Some asked people to keep their place while they peeled off for a cigarette.
"Maar die mense van Brooklyn rook gevaarlik (But the people of Brooklyn smoke a lot)," said one man taking a few puffs and then nipping it between the daisies breaking through the parking lot tar, and rejoining the queue.
READ ELECTION WRAP: Politicos and the people mingle on voting day
Seen better days
"I live in Tamboerskloof now, but I still vote here. I grew up here," said Damien (who declined to give his surname) taking one earphone out of his ears. "Brooklyn has seen better days and I feel my vote means something here."
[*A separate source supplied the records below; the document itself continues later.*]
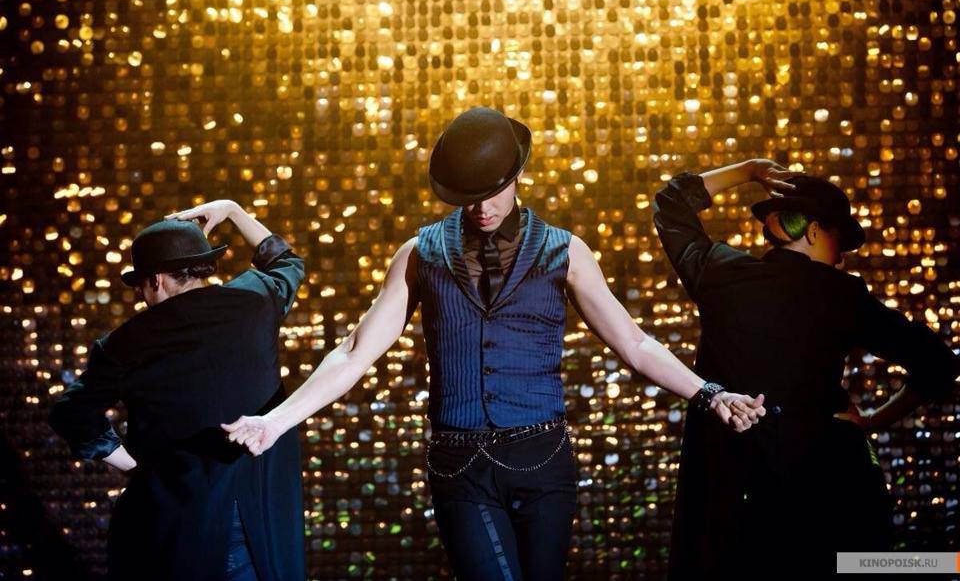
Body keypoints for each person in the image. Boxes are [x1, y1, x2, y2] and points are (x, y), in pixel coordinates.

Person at [221, 107, 766, 581]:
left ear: (518, 174)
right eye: (470, 196)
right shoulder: (420, 254)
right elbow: (354, 350)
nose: (482, 207)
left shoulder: (564, 251)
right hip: (460, 467)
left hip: (542, 459)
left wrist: (709, 394)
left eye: (492, 192)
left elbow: (636, 343)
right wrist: (276, 421)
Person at [653, 159, 959, 579]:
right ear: (814, 231)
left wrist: (749, 171)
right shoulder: (843, 295)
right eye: (839, 242)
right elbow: (938, 364)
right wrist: (873, 420)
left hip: (734, 496)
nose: (841, 259)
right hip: (830, 491)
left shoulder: (720, 273)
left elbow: (671, 203)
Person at [49, 202, 306, 581]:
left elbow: (70, 414)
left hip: (174, 528)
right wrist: (233, 211)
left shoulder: (124, 343)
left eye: (140, 285)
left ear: (155, 280)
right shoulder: (257, 300)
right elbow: (286, 262)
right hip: (262, 517)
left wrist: (135, 467)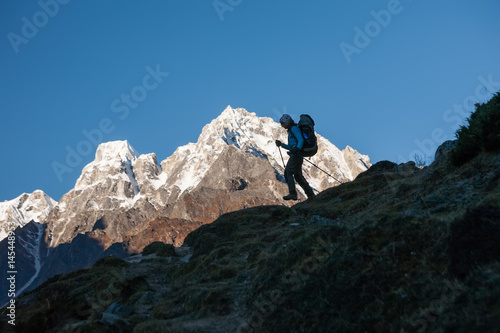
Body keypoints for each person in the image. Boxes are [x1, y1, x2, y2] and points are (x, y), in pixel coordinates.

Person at [275, 114, 316, 201]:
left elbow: (300, 139)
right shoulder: (291, 130)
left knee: (288, 172)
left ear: (287, 122)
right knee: (298, 176)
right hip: (297, 153)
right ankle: (311, 195)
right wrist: (282, 145)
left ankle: (293, 193)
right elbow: (291, 145)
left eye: (282, 123)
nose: (282, 125)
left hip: (296, 154)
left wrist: (297, 149)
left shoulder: (294, 129)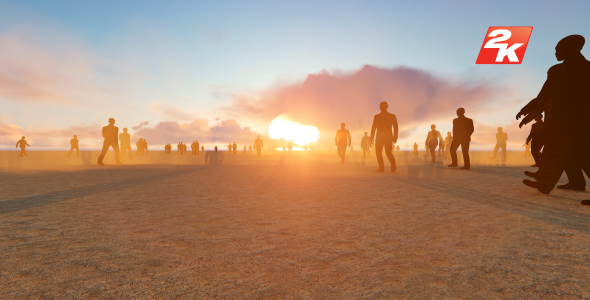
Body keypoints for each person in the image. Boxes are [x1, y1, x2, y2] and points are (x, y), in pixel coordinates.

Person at [517, 35, 590, 195]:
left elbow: (542, 97)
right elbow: (544, 98)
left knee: (582, 156)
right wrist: (527, 110)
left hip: (573, 123)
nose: (556, 54)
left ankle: (546, 182)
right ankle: (544, 183)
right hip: (574, 123)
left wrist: (527, 109)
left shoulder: (559, 71)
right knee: (559, 153)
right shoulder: (581, 68)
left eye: (557, 50)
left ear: (569, 49)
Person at [370, 102, 398, 172]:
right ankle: (383, 167)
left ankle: (388, 165)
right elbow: (373, 127)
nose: (381, 107)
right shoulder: (379, 116)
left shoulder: (390, 116)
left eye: (382, 106)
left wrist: (395, 136)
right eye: (380, 106)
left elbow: (395, 127)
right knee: (382, 152)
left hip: (382, 136)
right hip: (384, 136)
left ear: (386, 107)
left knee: (385, 152)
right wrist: (372, 137)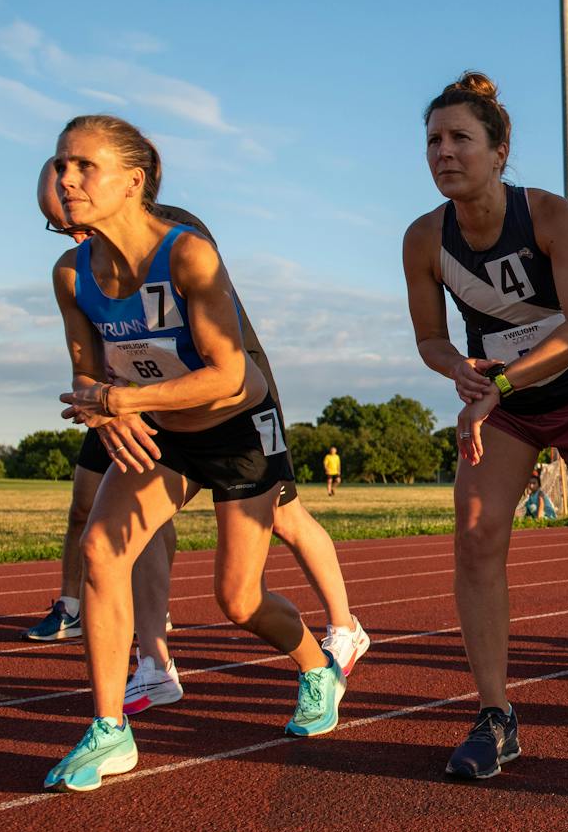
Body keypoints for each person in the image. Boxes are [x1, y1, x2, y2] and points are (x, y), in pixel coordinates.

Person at [46, 115, 348, 792]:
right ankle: (109, 730)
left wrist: (127, 402)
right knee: (99, 551)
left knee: (237, 601)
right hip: (166, 435)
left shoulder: (187, 256)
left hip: (240, 428)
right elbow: (86, 371)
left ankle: (316, 668)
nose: (65, 178)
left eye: (82, 166)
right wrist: (100, 402)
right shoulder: (71, 274)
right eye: (60, 163)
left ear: (133, 181)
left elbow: (230, 375)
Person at [403, 72, 568, 781]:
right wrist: (457, 370)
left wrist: (497, 382)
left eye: (460, 138)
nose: (443, 153)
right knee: (476, 532)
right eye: (433, 140)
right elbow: (430, 338)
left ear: (500, 152)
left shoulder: (549, 216)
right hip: (508, 408)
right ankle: (496, 716)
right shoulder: (423, 240)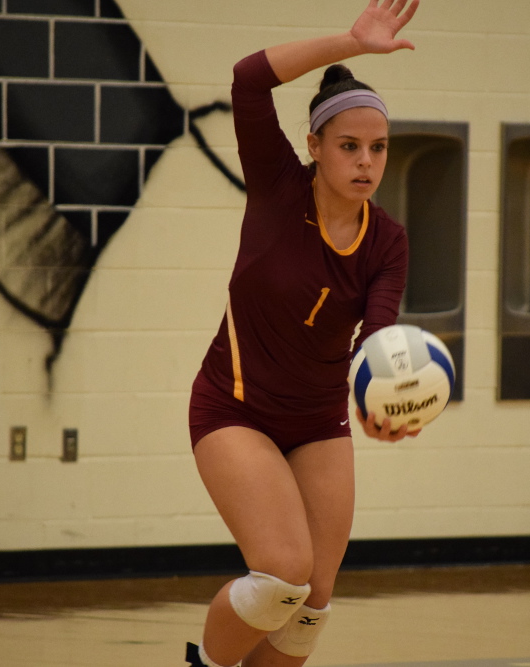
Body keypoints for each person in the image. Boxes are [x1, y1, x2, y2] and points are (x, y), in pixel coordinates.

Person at [185, 1, 421, 665]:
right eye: (349, 146)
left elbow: (377, 338)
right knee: (283, 574)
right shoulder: (277, 187)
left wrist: (385, 405)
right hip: (235, 408)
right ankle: (206, 662)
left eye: (378, 148)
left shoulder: (389, 241)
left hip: (317, 421)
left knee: (314, 598)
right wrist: (349, 41)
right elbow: (247, 78)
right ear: (315, 146)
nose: (366, 162)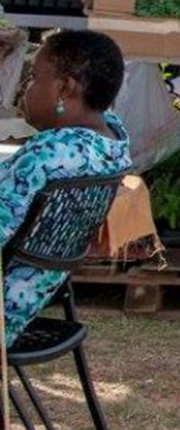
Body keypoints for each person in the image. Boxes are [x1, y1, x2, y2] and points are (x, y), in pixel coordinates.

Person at [0, 30, 132, 346]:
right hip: (28, 300)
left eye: (34, 78)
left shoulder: (48, 153)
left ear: (65, 88)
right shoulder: (111, 145)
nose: (25, 89)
The 30-year-old front end web developer described the area as "fascinating and diverse".
He said he is quite civic-minded and takes voting seriously, but believes people also have a right not to vote, because that is a sign of democracy.
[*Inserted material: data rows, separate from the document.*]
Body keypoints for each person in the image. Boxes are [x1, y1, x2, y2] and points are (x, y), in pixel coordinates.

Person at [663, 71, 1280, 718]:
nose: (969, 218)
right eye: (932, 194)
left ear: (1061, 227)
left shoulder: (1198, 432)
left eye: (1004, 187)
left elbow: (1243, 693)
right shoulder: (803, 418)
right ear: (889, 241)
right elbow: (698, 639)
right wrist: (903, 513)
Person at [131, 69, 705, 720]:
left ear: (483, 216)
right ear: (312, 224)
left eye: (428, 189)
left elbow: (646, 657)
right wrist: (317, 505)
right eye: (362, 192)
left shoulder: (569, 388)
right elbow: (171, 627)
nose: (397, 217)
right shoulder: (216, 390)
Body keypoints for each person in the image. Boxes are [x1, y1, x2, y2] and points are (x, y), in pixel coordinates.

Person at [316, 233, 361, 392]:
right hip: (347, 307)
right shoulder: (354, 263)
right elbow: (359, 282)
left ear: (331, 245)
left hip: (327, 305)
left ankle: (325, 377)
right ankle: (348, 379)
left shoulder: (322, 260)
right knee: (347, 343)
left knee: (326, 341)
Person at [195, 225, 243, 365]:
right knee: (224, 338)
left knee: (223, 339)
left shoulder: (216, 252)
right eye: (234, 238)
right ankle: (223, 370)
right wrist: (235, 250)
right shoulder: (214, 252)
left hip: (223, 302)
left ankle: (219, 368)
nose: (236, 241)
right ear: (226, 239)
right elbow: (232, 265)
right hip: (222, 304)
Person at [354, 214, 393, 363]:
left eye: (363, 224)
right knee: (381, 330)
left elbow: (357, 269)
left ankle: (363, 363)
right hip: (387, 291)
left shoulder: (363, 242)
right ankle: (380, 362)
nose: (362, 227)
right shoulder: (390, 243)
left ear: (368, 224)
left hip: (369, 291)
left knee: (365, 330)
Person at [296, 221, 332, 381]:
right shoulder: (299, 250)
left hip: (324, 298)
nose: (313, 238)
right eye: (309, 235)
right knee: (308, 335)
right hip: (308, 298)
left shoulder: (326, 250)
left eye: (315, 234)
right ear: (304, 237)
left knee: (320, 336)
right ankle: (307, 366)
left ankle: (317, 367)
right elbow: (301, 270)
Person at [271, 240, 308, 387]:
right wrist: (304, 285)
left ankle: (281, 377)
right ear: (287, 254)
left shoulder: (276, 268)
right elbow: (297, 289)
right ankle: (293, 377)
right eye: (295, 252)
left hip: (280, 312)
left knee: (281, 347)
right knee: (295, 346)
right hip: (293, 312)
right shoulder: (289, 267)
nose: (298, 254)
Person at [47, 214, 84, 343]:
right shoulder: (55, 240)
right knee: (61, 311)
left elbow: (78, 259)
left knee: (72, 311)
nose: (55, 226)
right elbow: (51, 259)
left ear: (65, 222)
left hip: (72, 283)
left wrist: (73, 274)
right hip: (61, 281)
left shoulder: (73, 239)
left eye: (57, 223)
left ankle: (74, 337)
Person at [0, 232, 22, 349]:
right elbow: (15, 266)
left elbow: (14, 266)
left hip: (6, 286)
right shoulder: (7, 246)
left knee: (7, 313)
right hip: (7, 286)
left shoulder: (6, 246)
"I feel my vote has a lot of power. And I don't take that for granted."
A 24-year-old ahead of him in the queue said he was going to vote "because my mother said I must".
A hotel worker said he caught a bus from the city, and would go back to work again after he has voted.
He estimated the whole exercise would take around two hours. Other colleagues just shrugged their shoulders saying they would not have time.
Standing to win
Friends Joseph Phiri and Humphrey Zimbiri arrived with two hours to spare until voting closes at 19:00. Zimbiri was resplendent in a bright outfit showing off his love of Rastafarianism.
Said Phiri: "I like politics and I read a lot of politics, so I know what I am doing. The choice for me is very simple. I am a member of a political party that is standing to win."
Inside, party agents watched electoral officials frantically stamp and hand out ballot papers for the 2 877 people registered at that station.
But it was not going smoothly for some, who complained that although they had registered there, they were being sent to another polling station.
"Ag I am not going to battle with this," said one woman driving off in a huff.